┏━━

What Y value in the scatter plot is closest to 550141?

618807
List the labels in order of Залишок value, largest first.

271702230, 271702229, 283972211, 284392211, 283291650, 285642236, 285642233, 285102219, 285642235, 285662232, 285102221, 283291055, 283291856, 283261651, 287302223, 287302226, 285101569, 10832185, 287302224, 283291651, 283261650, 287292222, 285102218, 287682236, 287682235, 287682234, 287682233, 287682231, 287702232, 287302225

┗━━
┏━━

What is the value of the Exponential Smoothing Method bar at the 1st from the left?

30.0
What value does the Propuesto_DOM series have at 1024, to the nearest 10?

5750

┗━━

YOUR INSTRUCTIONS
Extract the stretch of lines from the one containing "What Y value" through the one containing "List the labels", both included, and reproduce them without any changes.

TASK ANSWER
What Y value in the scatter plot is closest to 550141?

618807
List the labels in order of Залишок value, largest first.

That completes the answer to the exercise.